- _Task item_
For this exercise, return exactly the lines of the material below that begin at the one with "será sostenible y" and stop after the one with "En suma, lo".

--- START ---

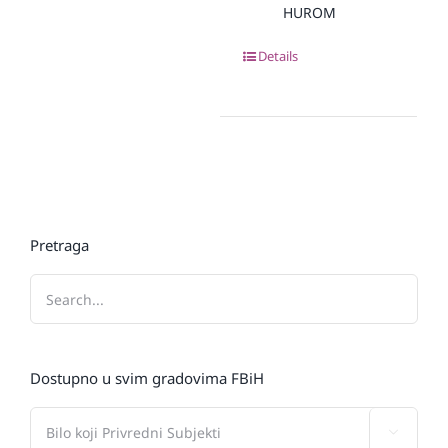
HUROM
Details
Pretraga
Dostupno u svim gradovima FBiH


--- END ---
--- START ---

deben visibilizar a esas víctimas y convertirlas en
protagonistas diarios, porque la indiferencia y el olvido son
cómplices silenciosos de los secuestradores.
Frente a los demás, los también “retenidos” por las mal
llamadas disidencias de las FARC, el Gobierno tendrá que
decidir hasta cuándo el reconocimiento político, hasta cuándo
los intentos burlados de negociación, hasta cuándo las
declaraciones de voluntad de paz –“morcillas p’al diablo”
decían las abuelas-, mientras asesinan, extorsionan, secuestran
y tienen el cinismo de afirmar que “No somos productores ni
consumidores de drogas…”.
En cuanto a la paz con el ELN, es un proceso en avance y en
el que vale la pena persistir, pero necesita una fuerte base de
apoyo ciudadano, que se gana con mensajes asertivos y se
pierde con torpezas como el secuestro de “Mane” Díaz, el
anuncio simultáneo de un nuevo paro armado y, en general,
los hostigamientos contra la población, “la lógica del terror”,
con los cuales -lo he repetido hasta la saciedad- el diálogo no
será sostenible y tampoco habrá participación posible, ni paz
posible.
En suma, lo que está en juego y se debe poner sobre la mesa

--- END ---

- _Solution_
será sostenible y tampoco habrá participación posible, ni paz
posible.
En suma, lo que está en juego y se debe poner sobre la mesa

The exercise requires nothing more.